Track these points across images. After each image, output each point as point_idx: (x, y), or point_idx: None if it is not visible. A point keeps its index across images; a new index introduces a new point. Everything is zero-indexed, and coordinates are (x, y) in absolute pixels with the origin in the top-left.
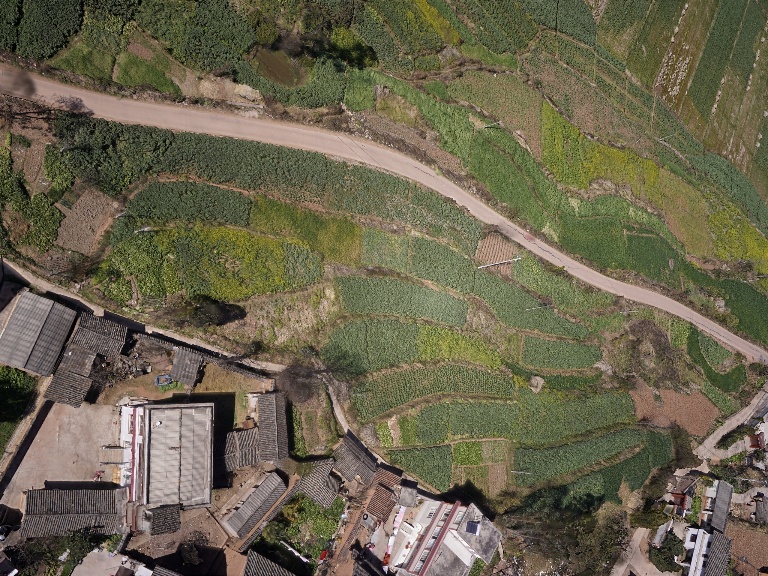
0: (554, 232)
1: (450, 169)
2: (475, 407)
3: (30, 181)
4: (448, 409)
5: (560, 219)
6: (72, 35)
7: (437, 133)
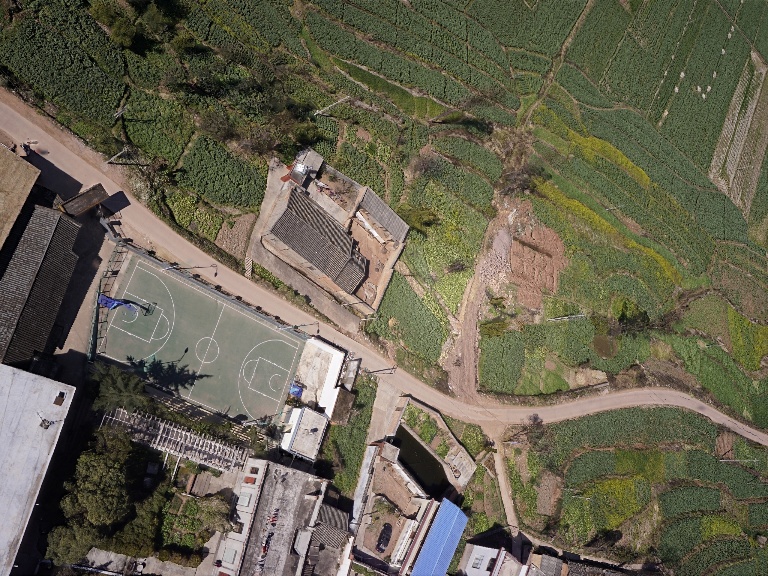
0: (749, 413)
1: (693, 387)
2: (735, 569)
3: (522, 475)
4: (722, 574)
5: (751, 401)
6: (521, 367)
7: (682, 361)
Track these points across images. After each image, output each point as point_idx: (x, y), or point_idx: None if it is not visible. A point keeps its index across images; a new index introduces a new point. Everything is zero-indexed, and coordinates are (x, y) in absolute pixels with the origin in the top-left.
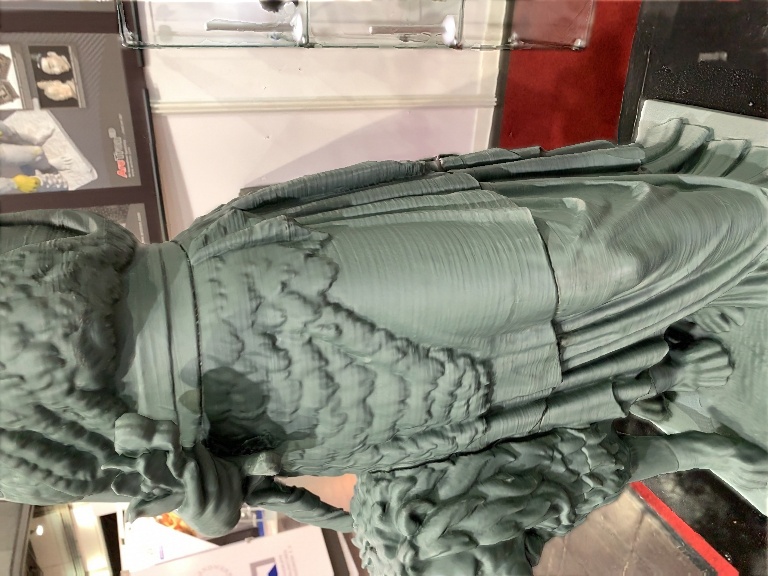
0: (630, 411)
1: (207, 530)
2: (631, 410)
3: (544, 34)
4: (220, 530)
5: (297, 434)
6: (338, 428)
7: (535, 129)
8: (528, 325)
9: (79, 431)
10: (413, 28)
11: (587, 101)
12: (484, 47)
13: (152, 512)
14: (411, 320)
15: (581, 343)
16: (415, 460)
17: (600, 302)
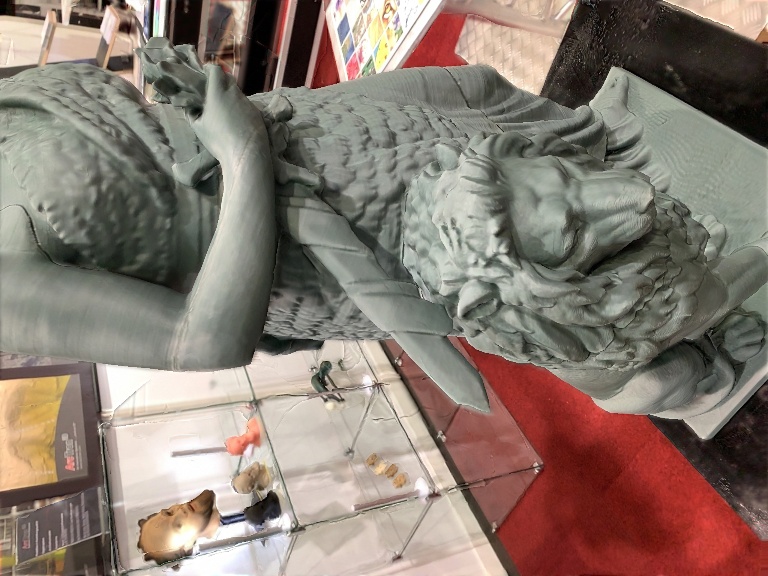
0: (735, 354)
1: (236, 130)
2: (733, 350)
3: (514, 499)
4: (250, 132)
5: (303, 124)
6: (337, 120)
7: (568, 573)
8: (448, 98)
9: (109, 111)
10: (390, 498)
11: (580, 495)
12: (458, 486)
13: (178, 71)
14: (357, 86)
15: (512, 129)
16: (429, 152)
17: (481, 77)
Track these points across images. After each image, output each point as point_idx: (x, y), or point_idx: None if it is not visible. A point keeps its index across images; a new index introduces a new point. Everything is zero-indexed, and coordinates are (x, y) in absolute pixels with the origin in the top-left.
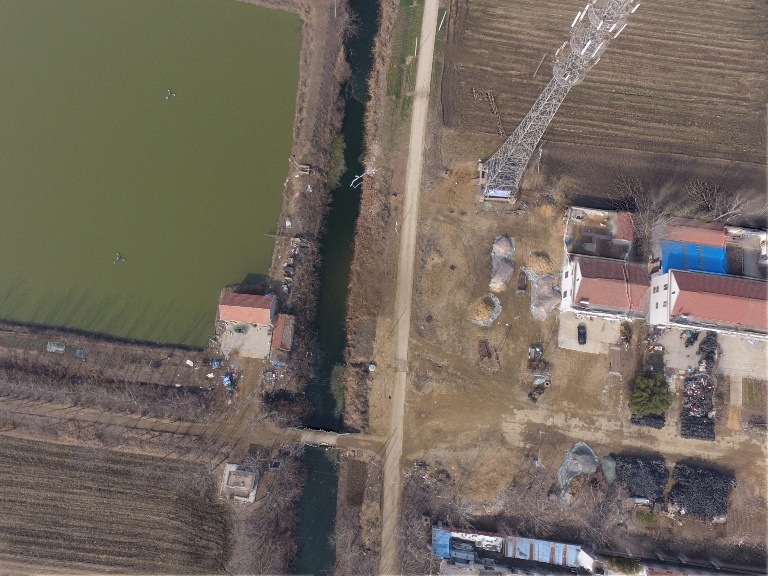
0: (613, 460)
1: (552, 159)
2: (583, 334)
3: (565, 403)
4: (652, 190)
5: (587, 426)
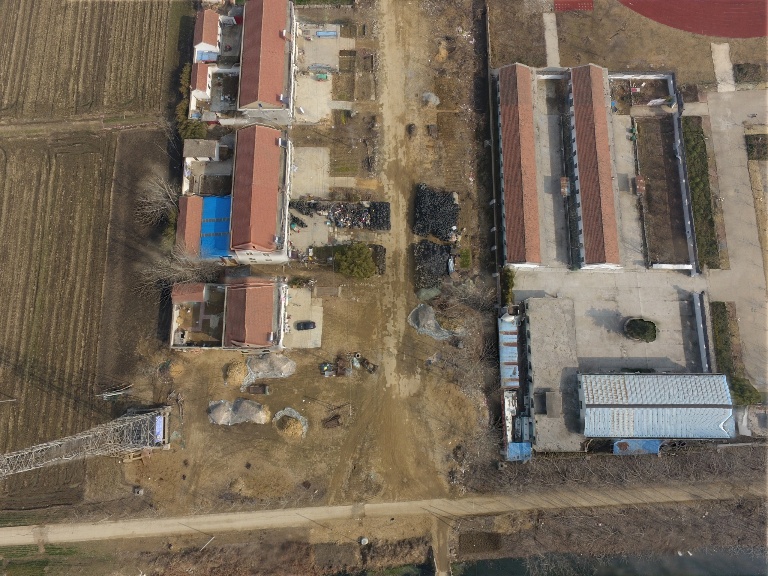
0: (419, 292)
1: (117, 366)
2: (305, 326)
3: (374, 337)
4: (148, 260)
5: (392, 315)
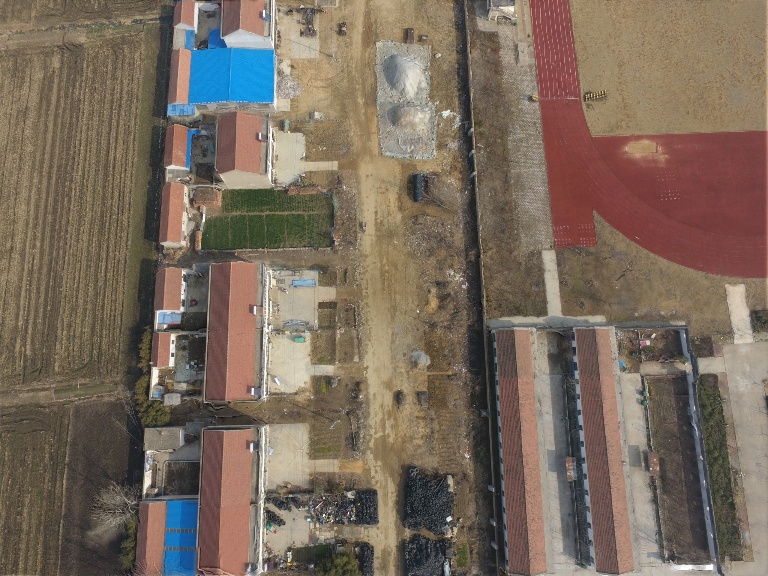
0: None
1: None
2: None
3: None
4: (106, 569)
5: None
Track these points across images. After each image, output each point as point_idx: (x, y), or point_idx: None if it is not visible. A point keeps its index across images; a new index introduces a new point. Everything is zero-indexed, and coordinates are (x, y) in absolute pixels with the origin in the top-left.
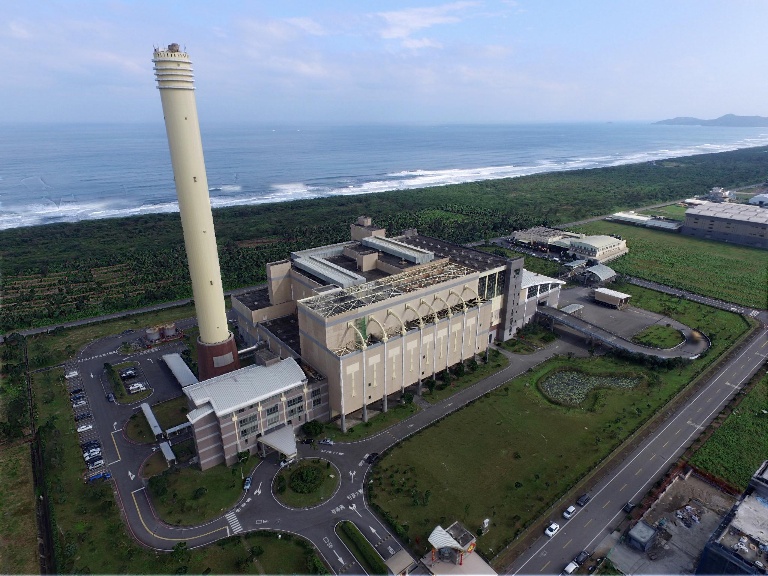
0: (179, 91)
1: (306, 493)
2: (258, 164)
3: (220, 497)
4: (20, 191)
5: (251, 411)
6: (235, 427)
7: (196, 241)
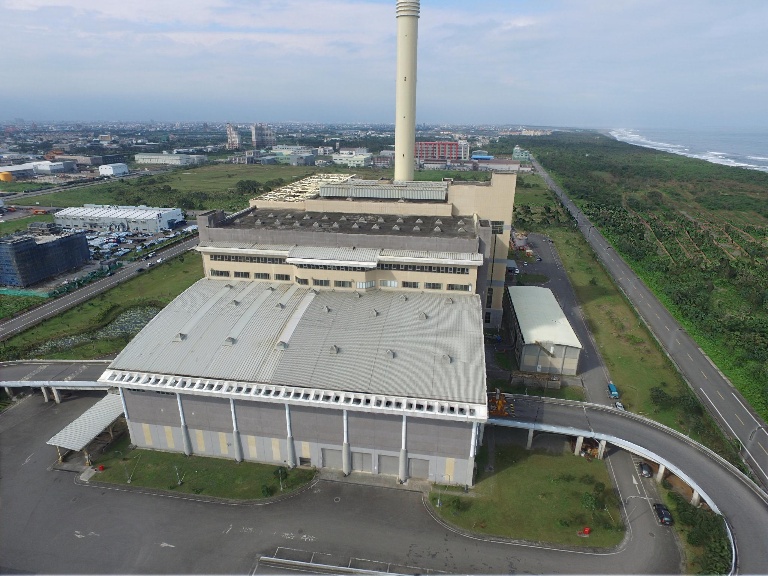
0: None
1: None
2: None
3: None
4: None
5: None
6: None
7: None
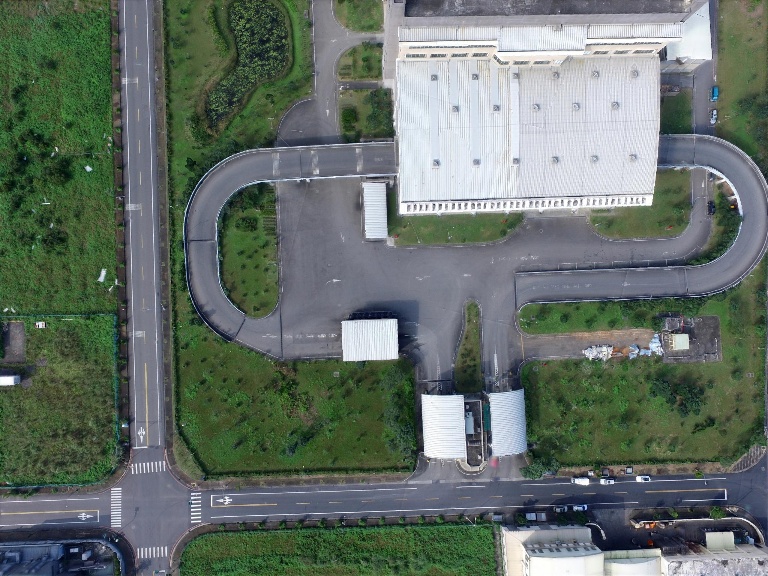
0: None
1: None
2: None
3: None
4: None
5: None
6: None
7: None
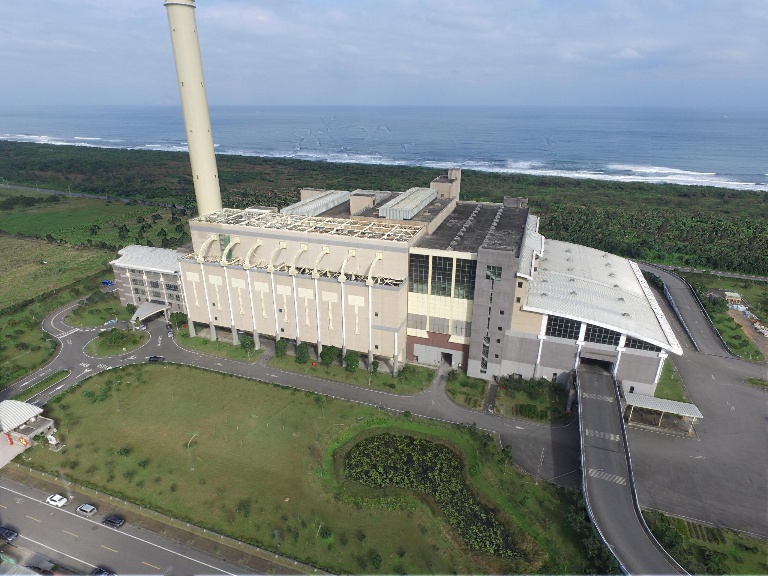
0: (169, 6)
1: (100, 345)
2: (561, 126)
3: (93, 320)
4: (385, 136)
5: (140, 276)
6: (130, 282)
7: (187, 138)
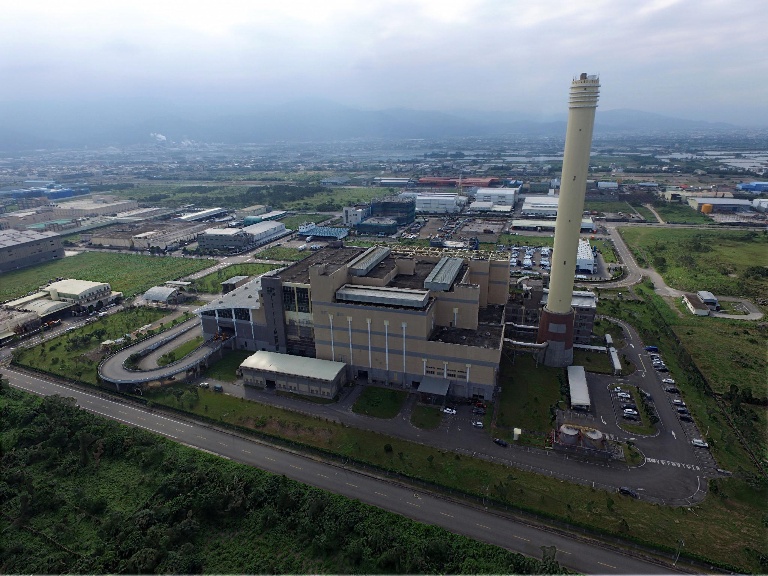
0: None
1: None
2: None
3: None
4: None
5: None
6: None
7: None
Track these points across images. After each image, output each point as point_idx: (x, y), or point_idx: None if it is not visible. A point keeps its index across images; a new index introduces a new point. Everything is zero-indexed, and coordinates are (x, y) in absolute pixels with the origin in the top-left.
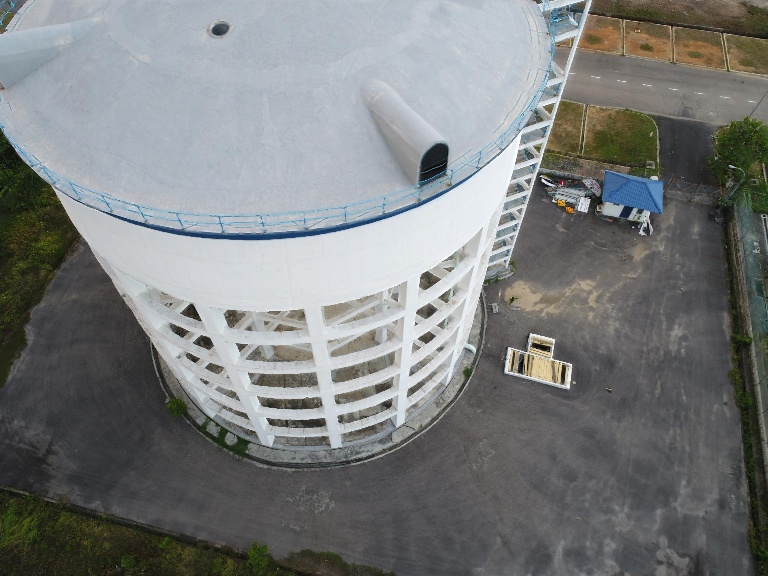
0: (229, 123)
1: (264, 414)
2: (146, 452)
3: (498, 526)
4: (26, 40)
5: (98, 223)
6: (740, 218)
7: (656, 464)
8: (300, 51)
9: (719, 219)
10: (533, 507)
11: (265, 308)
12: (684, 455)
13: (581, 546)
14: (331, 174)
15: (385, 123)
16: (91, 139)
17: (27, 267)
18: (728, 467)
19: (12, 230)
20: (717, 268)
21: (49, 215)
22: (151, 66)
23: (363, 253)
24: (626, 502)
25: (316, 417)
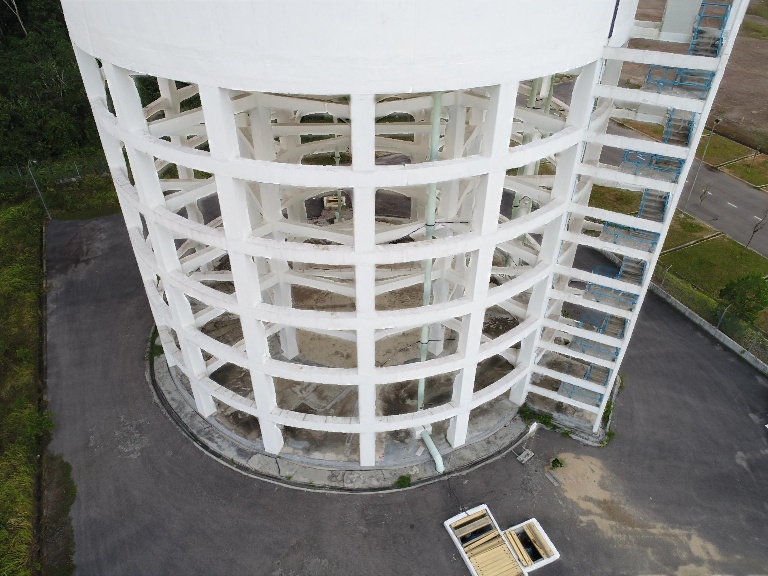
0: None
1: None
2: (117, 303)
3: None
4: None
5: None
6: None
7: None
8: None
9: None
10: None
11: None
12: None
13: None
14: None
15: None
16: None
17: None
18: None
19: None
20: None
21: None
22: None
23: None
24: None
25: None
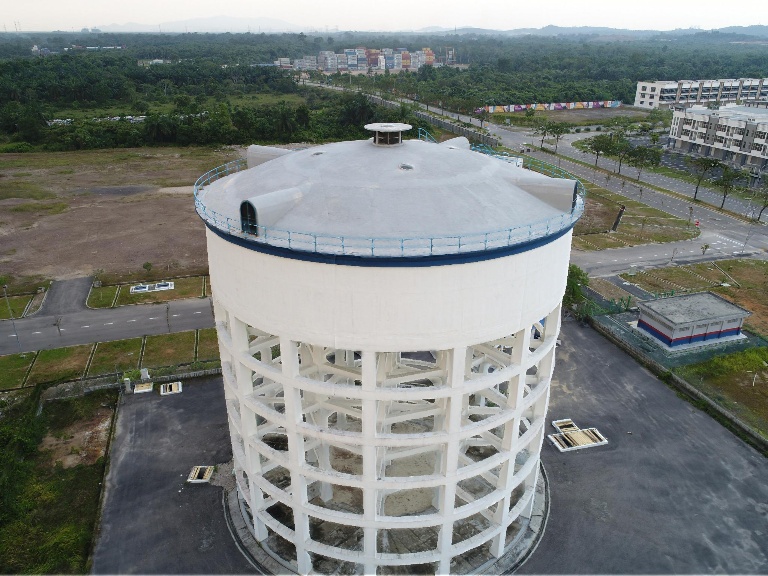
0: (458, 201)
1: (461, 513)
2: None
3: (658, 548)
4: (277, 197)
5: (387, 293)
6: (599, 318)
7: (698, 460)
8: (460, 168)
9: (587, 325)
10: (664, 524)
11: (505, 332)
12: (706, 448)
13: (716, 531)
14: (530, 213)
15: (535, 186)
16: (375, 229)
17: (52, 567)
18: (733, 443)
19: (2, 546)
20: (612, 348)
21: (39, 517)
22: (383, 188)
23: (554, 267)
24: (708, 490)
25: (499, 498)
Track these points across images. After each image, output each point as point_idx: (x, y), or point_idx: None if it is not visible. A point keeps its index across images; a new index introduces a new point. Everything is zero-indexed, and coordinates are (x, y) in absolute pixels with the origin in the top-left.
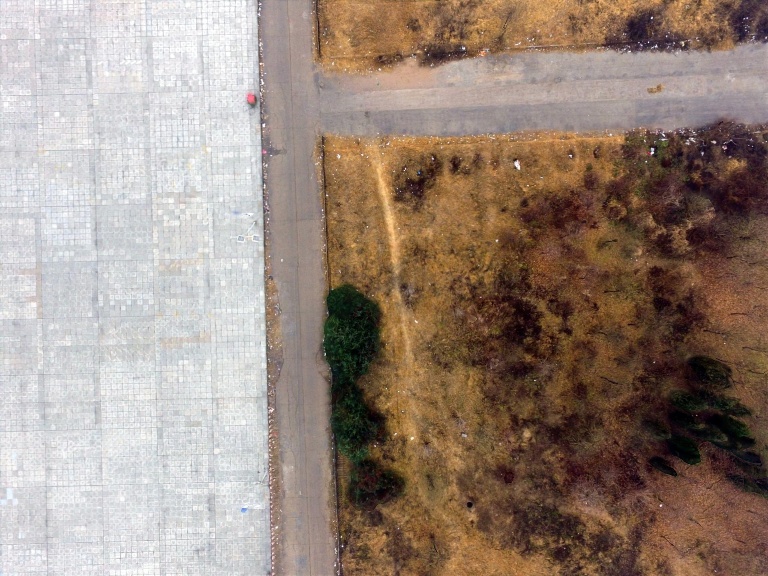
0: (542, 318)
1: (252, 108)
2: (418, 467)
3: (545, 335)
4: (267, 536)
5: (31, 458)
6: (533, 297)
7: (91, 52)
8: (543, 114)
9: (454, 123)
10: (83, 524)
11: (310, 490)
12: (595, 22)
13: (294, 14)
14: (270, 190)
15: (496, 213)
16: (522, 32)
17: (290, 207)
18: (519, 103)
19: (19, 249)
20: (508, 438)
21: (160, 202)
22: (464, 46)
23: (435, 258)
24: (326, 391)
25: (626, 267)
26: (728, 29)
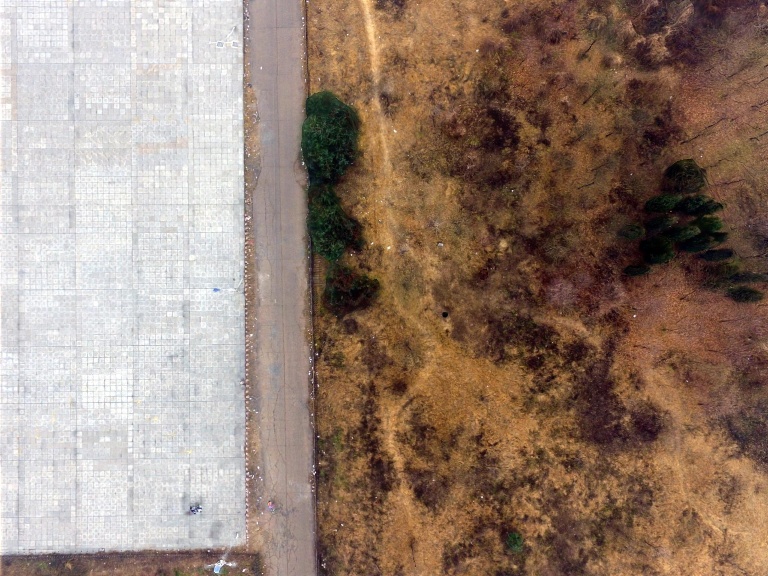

-=-=-

YOUR TASK: Rewrite the items as a numbered list with blank lines omitted, starting at the beginning of the items and ending at the line containing "17: (481, 77)", both ends included. Leave the pictures out.

SOLUTION:
1. Track these points across images. After each image, output each point as point_idx: (x, y), or point_idx: None if it is not visible. A point keeps its index across images; a new index introduces a new point. Everything is zero-indexed, and coordinates are (x, y) in absolute pixels with the origin in the top-left.
2. 0: (554, 232)
3. 1: (450, 169)
4. 2: (475, 407)
5. 3: (30, 181)
6. 4: (448, 409)
7. 5: (560, 219)
8. 6: (72, 35)
9. 7: (437, 133)
10. 0: (749, 413)
11. 1: (693, 387)
12. 2: (735, 569)
13. 3: (522, 475)
14. 4: (722, 574)
15. 5: (751, 401)
16. 6: (521, 367)
17. 7: (682, 361)
18. Track these points across images. After each image, output each point as point_idx: (x, y), or point_idx: None if it is not visible. A point keeps its index across images; a new index introduces a new point. Everything is zero-indexed, and coordinates are (x, y) in absolute pixels with the origin in the top-left.
19. 0: (630, 411)
20. 1: (207, 530)
21. 2: (631, 410)
22. 3: (544, 34)
23. 4: (220, 530)
24. 5: (297, 434)
25. 6: (338, 428)
26. 7: (535, 129)
27. 8: (528, 325)
28. 9: (79, 431)
29. 10: (413, 28)
30. 11: (587, 101)
31. 12: (484, 47)
32. 13: (152, 512)
33. 14: (411, 320)
34. 15: (581, 343)
35. 16: (415, 460)
36. 17: (600, 302)
37. 0: (735, 354)
38. 1: (236, 130)
39. 2: (733, 350)
40. 3: (514, 499)
41. 4: (250, 132)
42. 5: (303, 124)
43. 6: (337, 120)
44. 7: (568, 573)
45. 8: (448, 98)
46. 9: (109, 111)
47. 10: (390, 498)
48. 11: (580, 495)
49. 12: (458, 486)
50. 13: (178, 71)
51. 14: (357, 86)
52. 15: (512, 129)
53. 16: (429, 152)
54. 17: (481, 77)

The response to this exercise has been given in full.